## INPUT RECORDS

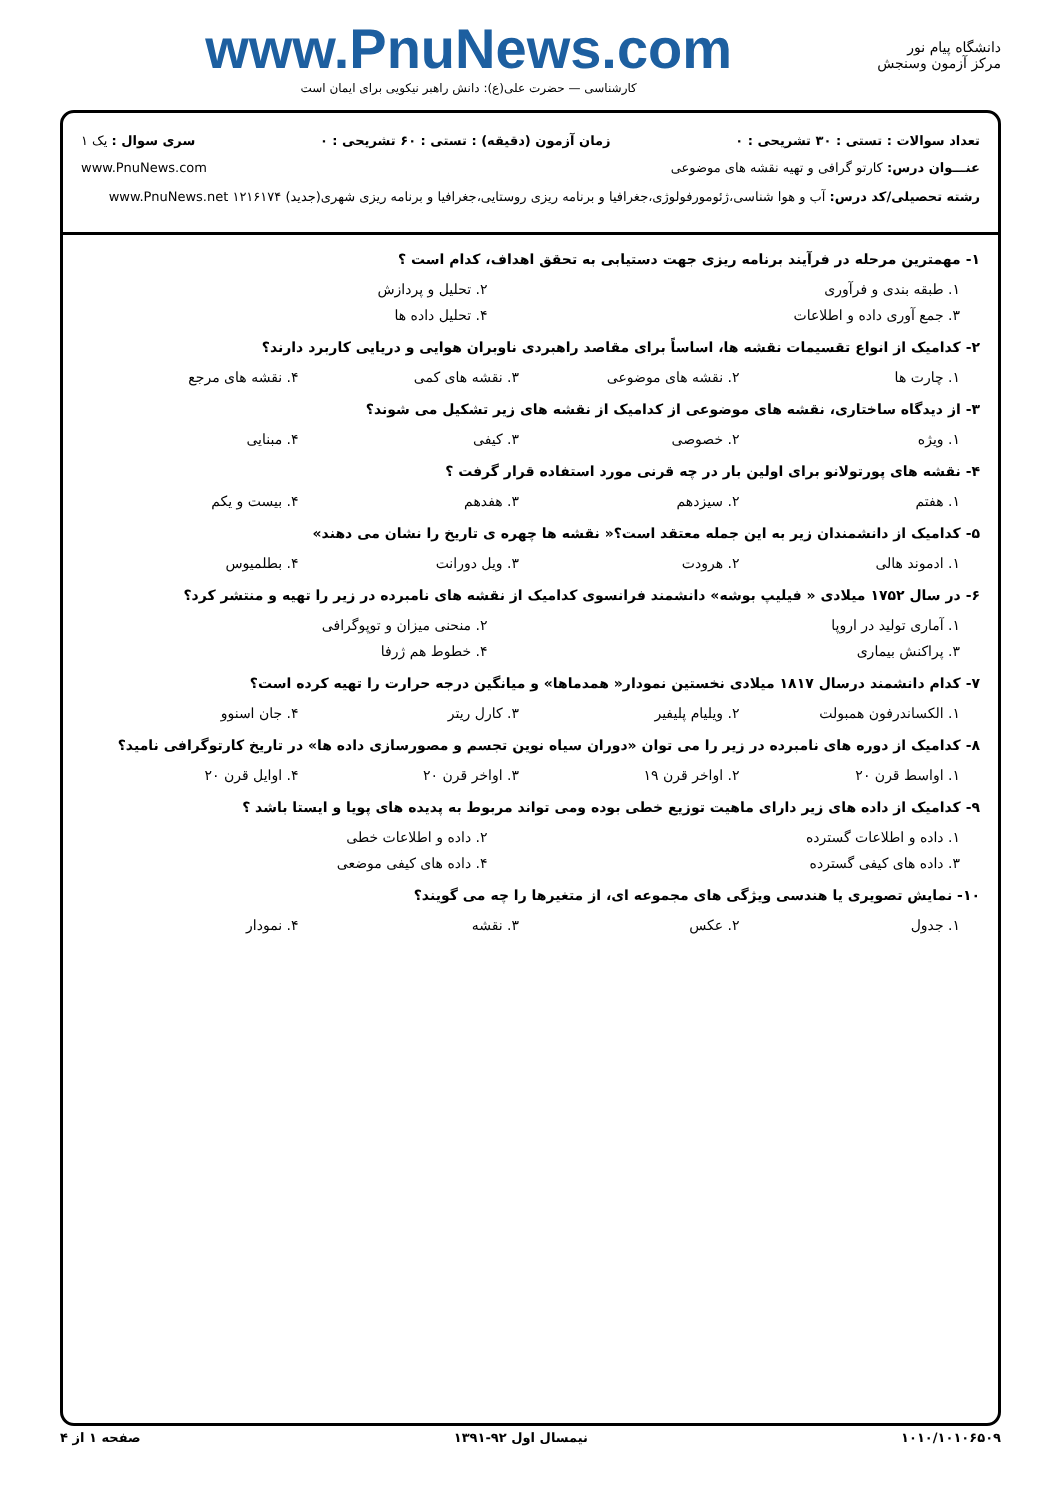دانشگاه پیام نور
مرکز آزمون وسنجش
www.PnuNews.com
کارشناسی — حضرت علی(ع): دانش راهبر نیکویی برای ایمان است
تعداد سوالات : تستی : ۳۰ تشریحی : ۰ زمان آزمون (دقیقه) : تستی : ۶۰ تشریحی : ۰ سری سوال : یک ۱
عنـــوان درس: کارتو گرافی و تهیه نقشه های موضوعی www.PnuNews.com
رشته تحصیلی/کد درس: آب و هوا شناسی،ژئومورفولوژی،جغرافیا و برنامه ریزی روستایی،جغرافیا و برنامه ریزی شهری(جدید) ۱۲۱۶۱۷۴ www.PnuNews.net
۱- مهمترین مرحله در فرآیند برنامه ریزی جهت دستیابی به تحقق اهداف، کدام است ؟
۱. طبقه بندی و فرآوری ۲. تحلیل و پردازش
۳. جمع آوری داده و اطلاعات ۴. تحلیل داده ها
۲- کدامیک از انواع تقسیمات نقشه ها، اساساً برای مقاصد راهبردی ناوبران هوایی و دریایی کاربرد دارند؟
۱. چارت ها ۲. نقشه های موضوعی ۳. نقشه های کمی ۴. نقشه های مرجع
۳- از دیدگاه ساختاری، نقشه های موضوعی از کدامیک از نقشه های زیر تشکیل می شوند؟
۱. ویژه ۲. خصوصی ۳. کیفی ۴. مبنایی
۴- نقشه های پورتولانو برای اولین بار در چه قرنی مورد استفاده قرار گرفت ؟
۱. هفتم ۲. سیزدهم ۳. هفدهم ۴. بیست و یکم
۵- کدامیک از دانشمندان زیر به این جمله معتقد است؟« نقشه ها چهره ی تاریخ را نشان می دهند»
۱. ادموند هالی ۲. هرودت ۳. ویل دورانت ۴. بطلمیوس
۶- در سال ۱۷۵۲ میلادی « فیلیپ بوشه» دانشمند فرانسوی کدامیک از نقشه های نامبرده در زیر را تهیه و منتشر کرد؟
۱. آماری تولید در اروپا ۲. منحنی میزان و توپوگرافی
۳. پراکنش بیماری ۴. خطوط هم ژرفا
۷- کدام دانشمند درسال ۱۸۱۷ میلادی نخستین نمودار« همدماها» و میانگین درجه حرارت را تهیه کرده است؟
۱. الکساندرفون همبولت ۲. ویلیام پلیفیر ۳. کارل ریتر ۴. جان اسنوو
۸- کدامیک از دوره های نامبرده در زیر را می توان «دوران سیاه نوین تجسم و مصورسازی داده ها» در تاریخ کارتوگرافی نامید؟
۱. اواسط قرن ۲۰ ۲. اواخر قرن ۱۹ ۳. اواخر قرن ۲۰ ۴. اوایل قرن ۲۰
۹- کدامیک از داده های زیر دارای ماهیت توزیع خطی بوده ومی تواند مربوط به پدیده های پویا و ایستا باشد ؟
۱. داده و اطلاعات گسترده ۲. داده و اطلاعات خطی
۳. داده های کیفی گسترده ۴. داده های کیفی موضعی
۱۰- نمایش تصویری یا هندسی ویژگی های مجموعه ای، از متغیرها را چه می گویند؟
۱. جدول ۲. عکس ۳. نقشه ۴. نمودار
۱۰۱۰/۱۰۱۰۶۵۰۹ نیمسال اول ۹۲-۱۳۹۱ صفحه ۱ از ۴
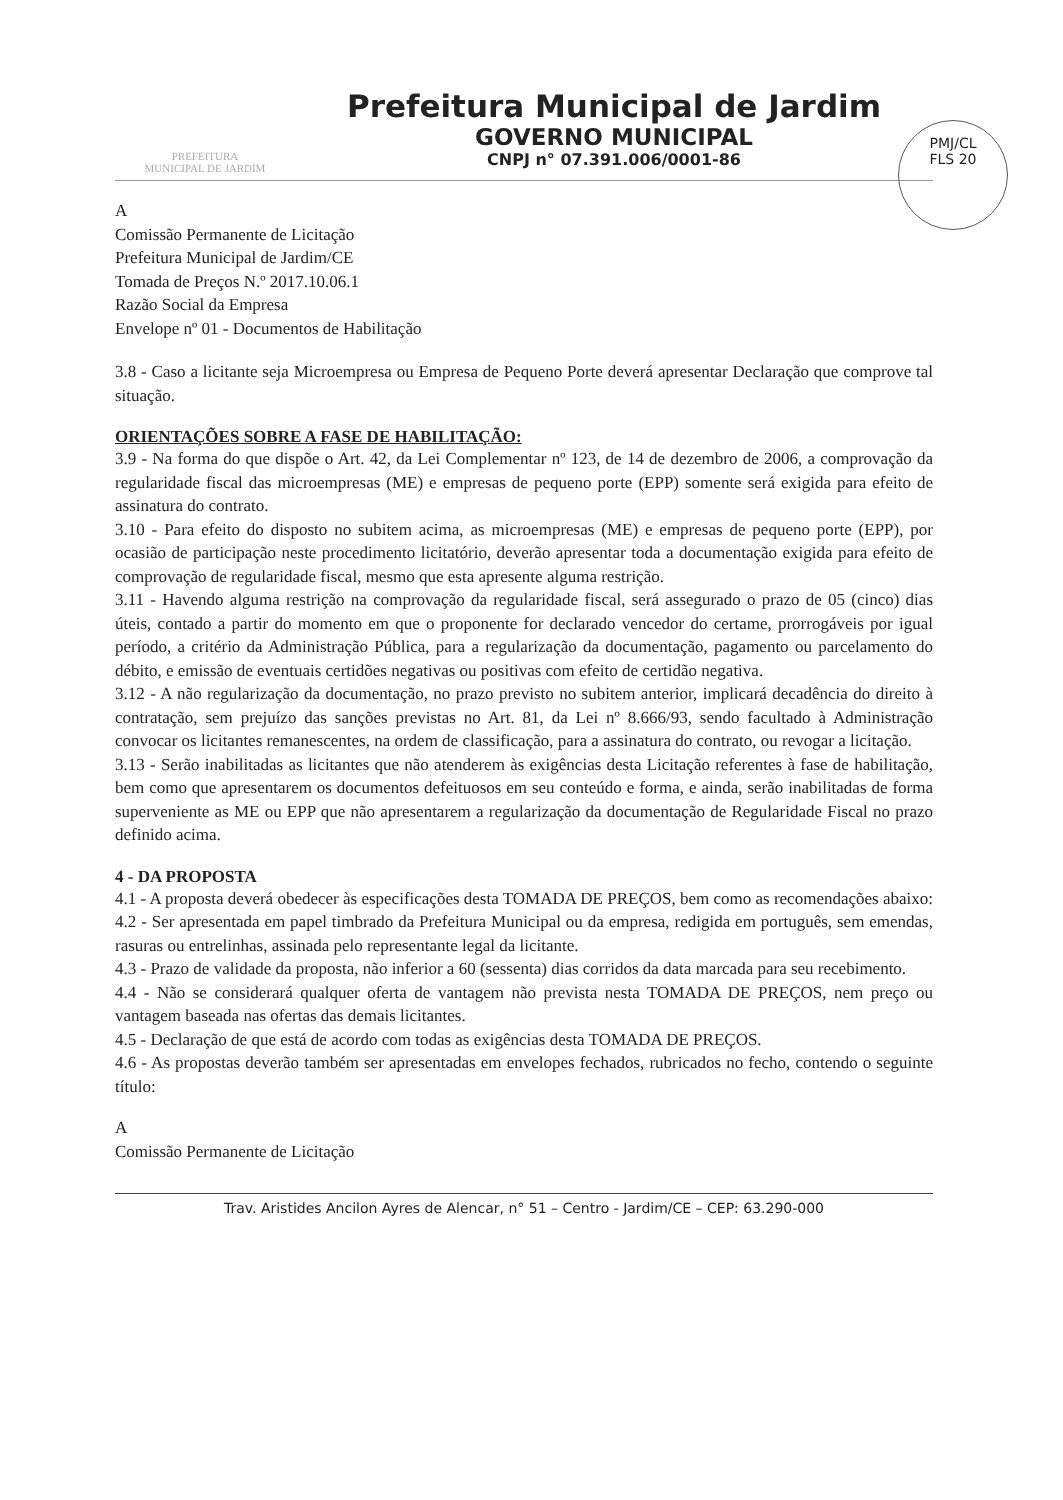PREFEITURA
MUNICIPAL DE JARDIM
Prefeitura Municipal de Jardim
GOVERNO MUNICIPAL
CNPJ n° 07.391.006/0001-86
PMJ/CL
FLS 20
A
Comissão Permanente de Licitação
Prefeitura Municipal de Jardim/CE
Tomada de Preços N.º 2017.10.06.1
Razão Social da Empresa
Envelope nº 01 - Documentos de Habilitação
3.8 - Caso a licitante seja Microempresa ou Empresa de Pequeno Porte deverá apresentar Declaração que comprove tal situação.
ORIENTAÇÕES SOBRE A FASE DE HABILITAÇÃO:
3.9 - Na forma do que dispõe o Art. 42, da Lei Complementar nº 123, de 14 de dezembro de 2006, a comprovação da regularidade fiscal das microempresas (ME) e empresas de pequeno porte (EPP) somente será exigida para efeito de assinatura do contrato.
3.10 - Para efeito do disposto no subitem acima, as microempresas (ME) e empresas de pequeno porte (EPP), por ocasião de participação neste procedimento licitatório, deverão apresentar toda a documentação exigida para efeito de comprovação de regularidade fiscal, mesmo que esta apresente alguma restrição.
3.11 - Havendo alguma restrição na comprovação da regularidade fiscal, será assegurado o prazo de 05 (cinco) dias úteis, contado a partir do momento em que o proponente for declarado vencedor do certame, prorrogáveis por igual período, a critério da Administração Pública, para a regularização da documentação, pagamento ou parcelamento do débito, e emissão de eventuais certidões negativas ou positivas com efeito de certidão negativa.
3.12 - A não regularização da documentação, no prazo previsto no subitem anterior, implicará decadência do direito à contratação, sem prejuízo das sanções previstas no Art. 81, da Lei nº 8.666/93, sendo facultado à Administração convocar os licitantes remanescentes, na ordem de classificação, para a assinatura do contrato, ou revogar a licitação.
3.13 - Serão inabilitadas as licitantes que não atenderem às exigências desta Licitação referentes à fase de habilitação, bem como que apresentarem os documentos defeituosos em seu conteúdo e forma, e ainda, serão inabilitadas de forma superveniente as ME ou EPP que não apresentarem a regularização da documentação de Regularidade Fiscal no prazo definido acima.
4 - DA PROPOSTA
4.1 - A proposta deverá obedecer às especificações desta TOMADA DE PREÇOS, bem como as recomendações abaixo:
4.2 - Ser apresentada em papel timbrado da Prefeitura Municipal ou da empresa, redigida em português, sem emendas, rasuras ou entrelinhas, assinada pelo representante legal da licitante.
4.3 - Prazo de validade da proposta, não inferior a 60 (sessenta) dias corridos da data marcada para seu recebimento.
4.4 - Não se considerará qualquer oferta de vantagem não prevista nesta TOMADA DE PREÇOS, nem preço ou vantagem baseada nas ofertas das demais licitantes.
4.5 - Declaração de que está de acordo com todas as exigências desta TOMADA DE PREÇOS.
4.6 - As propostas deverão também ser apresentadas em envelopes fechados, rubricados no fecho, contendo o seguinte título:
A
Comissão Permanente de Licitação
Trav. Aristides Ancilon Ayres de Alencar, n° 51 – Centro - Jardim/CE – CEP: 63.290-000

## TASK PROMPT
An exact copy of all the records is required, with the pictures omitted.

## FINAL ANSWER
دانشگاه پیام نور
مرکز آزمون وسنجش
www.PnuNews.com
کارشناسی — حضرت علی(ع): دانش راهبر نیکویی برای ایمان است
تعداد سوالات : تستی : ۳۰ تشریحی : ۰ زمان آزمون (دقیقه) : تستی : ۶۰ تشریحی : ۰ سری سوال : یک ۱
عنـــوان درس: کارتو گرافی و تهیه نقشه های موضوعی www.PnuNews.com
رشته تحصیلی/کد درس: آب و هوا شناسی،ژئومورفولوژی،جغرافیا و برنامه ریزی روستایی،جغرافیا و برنامه ریزی شهری(جدید) ۱۲۱۶۱۷۴ www.PnuNews.net
۱- مهمترین مرحله در فرآیند برنامه ریزی جهت دستیابی به تحقق اهداف، کدام است ؟
۱. طبقه بندی و فرآوری ۲. تحلیل و پردازش
۳. جمع آوری داده و اطلاعات ۴. تحلیل داده ها
۲- کدامیک از انواع تقسیمات نقشه ها، اساساً برای مقاصد راهبردی ناوبران هوایی و دریایی کاربرد دارند؟
۱. چارت ها ۲. نقشه های موضوعی ۳. نقشه های کمی ۴. نقشه های مرجع
۳- از دیدگاه ساختاری، نقشه های موضوعی از کدامیک از نقشه های زیر تشکیل می شوند؟
۱. ویژه ۲. خصوصی ۳. کیفی ۴. مبنایی
۴- نقشه های پورتولانو برای اولین بار در چه قرنی مورد استفاده قرار گرفت ؟
۱. هفتم ۲. سیزدهم ۳. هفدهم ۴. بیست و یکم
۵- کدامیک از دانشمندان زیر به این جمله معتقد است؟« نقشه ها چهره ی تاریخ را نشان می دهند»
۱. ادموند هالی ۲. هرودت ۳. ویل دورانت ۴. بطلمیوس
۶- در سال ۱۷۵۲ میلادی « فیلیپ بوشه» دانشمند فرانسوی کدامیک از نقشه های نامبرده در زیر را تهیه و منتشر کرد؟
۱. آماری تولید در اروپا ۲. منحنی میزان و توپوگرافی
۳. پراکنش بیماری ۴. خطوط هم ژرفا
۷- کدام دانشمند درسال ۱۸۱۷ میلادی نخستین نمودار« همدماها» و میانگین درجه حرارت را تهیه کرده است؟
۱. الکساندرفون همبولت ۲. ویلیام پلیفیر ۳. کارل ریتر ۴. جان اسنوو
۸- کدامیک از دوره های نامبرده در زیر را می توان «دوران سیاه نوین تجسم و مصورسازی داده ها» در تاریخ کارتوگرافی نامید؟
۱. اواسط قرن ۲۰ ۲. اواخر قرن ۱۹ ۳. اواخر قرن ۲۰ ۴. اوایل قرن ۲۰
۹- کدامیک از داده های زیر دارای ماهیت توزیع خطی بوده ومی تواند مربوط به پدیده های پویا و ایستا باشد ؟
۱. داده و اطلاعات گسترده ۲. داده و اطلاعات خطی
۳. داده های کیفی گسترده ۴. داده های کیفی موضعی
۱۰- نمایش تصویری یا هندسی ویژگی های مجموعه ای، از متغیرها را چه می گویند؟
۱. جدول ۲. عکس ۳. نقشه ۴. نمودار
۱۰۱۰/۱۰۱۰۶۵۰۹ نیمسال اول ۹۲-۱۳۹۱ صفحه ۱ از ۴
PREFEITURA
MUNICIPAL DE JARDIM
Prefeitura Municipal de Jardim
GOVERNO MUNICIPAL
CNPJ n° 07.391.006/0001-86
PMJ/CL
FLS 20
A
Comissão Permanente de Licitação
Prefeitura Municipal de Jardim/CE
Tomada de Preços N.º 2017.10.06.1
Razão Social da Empresa
Envelope nº 01 - Documentos de Habilitação
3.8 - Caso a licitante seja Microempresa ou Empresa de Pequeno Porte deverá apresentar Declaração que comprove tal situação.
ORIENTAÇÕES SOBRE A FASE DE HABILITAÇÃO:
3.9 - Na forma do que dispõe o Art. 42, da Lei Complementar nº 123, de 14 de dezembro de 2006, a comprovação da regularidade fiscal das microempresas (ME) e empresas de pequeno porte (EPP) somente será exigida para efeito de assinatura do contrato.
3.10 - Para efeito do disposto no subitem acima, as microempresas (ME) e empresas de pequeno porte (EPP), por ocasião de participação neste procedimento licitatório, deverão apresentar toda a documentação exigida para efeito de comprovação de regularidade fiscal, mesmo que esta apresente alguma restrição.
3.11 - Havendo alguma restrição na comprovação da regularidade fiscal, será assegurado o prazo de 05 (cinco) dias úteis, contado a partir do momento em que o proponente for declarado vencedor do certame, prorrogáveis por igual período, a critério da Administração Pública, para a regularização da documentação, pagamento ou parcelamento do débito, e emissão de eventuais certidões negativas ou positivas com efeito de certidão negativa.
3.12 - A não regularização da documentação, no prazo previsto no subitem anterior, implicará decadência do direito à contratação, sem prejuízo das sanções previstas no Art. 81, da Lei nº 8.666/93, sendo facultado à Administração convocar os licitantes remanescentes, na ordem de classificação, para a assinatura do contrato, ou revogar a licitação.
3.13 - Serão inabilitadas as licitantes que não atenderem às exigências desta Licitação referentes à fase de habilitação, bem como que apresentarem os documentos defeituosos em seu conteúdo e forma, e ainda, serão inabilitadas de forma superveniente as ME ou EPP que não apresentarem a regularização da documentação de Regularidade Fiscal no prazo definido acima.
4 - DA PROPOSTA
4.1 - A proposta deverá obedecer às especificações desta TOMADA DE PREÇOS, bem como as recomendações abaixo:
4.2 - Ser apresentada em papel timbrado da Prefeitura Municipal ou da empresa, redigida em português, sem emendas, rasuras ou entrelinhas, assinada pelo representante legal da licitante.
4.3 - Prazo de validade da proposta, não inferior a 60 (sessenta) dias corridos da data marcada para seu recebimento.
4.4 - Não se considerará qualquer oferta de vantagem não prevista nesta TOMADA DE PREÇOS, nem preço ou vantagem baseada nas ofertas das demais licitantes.
4.5 - Declaração de que está de acordo com todas as exigências desta TOMADA DE PREÇOS.
4.6 - As propostas deverão também ser apresentadas em envelopes fechados, rubricados no fecho, contendo o seguinte título:
A
Comissão Permanente de Licitação
Trav. Aristides Ancilon Ayres de Alencar, n° 51 – Centro - Jardim/CE – CEP: 63.290-000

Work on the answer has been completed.